The battles were long and painstaking. In them many powerful demons were killed. I also learned in these battles that the sword left to me by Father is useless in battle. It does can not kill. I know that Inuyasha, on the other hand, was to be given a sword with an immeasurable power. I began to become desperate as the war dragged on for years. Again, Jaken, in one of his schemes to gain an alliance, sought my brother for assistance. He came back and informed me that Inuyasha had been seduced and ensorcelled by a mortal priestess. I was extremely angered, disgusted by his weakness, however I was not surprised. It seemed like a plausible thing for a sniveling half-demon to do. I made a mental note of this instant, deciding at that moment that Inuyasha was too much of a burden for me, a reminder of my past and present problems. I vowed at this instant to get rid of him should the opportunity ever arise. How right Father was in presuming that I would be a threat to his mangy, illegitimate excuse for a son.
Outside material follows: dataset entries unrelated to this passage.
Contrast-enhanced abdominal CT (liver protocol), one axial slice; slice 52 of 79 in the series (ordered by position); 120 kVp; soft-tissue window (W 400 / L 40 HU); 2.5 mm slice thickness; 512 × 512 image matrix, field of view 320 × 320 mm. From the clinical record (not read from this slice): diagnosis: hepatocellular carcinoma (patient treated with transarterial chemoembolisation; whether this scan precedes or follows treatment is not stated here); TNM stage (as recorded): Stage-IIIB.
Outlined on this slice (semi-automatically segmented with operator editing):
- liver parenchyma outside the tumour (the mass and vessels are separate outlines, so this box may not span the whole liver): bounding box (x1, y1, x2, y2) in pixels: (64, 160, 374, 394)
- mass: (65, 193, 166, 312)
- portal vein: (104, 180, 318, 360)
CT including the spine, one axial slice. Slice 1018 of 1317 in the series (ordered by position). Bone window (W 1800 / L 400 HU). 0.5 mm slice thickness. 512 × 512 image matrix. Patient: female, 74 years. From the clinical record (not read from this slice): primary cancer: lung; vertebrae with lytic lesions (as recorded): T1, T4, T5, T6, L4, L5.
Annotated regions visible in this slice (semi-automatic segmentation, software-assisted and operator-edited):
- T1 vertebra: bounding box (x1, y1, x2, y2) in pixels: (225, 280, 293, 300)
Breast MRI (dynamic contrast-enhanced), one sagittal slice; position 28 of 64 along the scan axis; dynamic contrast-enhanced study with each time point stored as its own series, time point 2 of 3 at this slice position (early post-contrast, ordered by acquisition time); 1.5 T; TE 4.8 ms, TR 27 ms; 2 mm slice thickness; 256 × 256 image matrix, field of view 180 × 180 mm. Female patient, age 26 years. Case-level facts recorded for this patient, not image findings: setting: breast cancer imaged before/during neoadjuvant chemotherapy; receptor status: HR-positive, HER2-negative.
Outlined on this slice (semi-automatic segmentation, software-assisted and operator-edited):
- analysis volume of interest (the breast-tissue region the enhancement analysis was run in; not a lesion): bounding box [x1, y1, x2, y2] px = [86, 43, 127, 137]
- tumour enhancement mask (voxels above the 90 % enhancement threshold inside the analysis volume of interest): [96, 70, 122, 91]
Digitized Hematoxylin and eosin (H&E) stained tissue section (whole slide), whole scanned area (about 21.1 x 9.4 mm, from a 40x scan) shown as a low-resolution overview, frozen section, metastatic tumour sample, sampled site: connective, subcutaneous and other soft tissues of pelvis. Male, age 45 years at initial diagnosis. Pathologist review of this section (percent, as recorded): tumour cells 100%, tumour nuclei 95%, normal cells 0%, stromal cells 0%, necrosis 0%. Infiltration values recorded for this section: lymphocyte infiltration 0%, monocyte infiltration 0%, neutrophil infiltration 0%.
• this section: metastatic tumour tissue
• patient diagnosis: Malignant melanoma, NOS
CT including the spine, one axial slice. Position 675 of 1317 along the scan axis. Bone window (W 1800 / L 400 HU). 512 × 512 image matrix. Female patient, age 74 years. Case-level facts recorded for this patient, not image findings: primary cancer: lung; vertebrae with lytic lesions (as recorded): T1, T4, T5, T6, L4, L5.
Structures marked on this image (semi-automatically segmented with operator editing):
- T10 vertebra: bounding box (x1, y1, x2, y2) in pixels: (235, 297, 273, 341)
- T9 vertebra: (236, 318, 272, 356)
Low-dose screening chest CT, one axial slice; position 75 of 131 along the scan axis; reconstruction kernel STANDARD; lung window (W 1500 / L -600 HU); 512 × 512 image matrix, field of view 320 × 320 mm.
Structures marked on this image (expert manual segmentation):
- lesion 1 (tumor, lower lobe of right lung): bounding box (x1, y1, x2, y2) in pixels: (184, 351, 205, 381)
I hated to go against his wishes, but Inuyasha was simply the bane of my existence no matter which way I looked at it. He killed my parents first and foremost, and he could not even keep from falling in love with a witch who would lay him inert when he actually could have been of some use to me. All this and he got the powerful of the two swords left behind by Father. This was more salt in my wounds. Why had Father left Inuyasha something of so much worth and me with a sword that would have been more useful as a paperweight? Did he really thing that little of me? I was enraged that my father seemed to care more for a half-demon mockery than myself. These vexing thoughts distracted me from the fight with the cat demons and may have been the reason for the ensuing draw. They retreated, however I had not killed them and thus I could not, to the unspoken delight of my enemies, declare victory. After this battle, I found some solace in the fact that Inuyasha was sealed to that tree and unable to do any further dishonor to me. I put him out of sight and out of mind and continued my life as if he didn't exist.
A/N:I want to try to convey Tenseiga as an apology from Sesshy's dad, playing off of what he said earlier about his father's apologies not being able to raise the dead...with the Tenseiga, they could. In this story, Sesshy's dad also gave it to him out of respect for his mother, who was really protective. And also I think it was meant to teach him compassion, which I will try to weave in. Okay. Sorry. Just trying to clarify this all to myself too.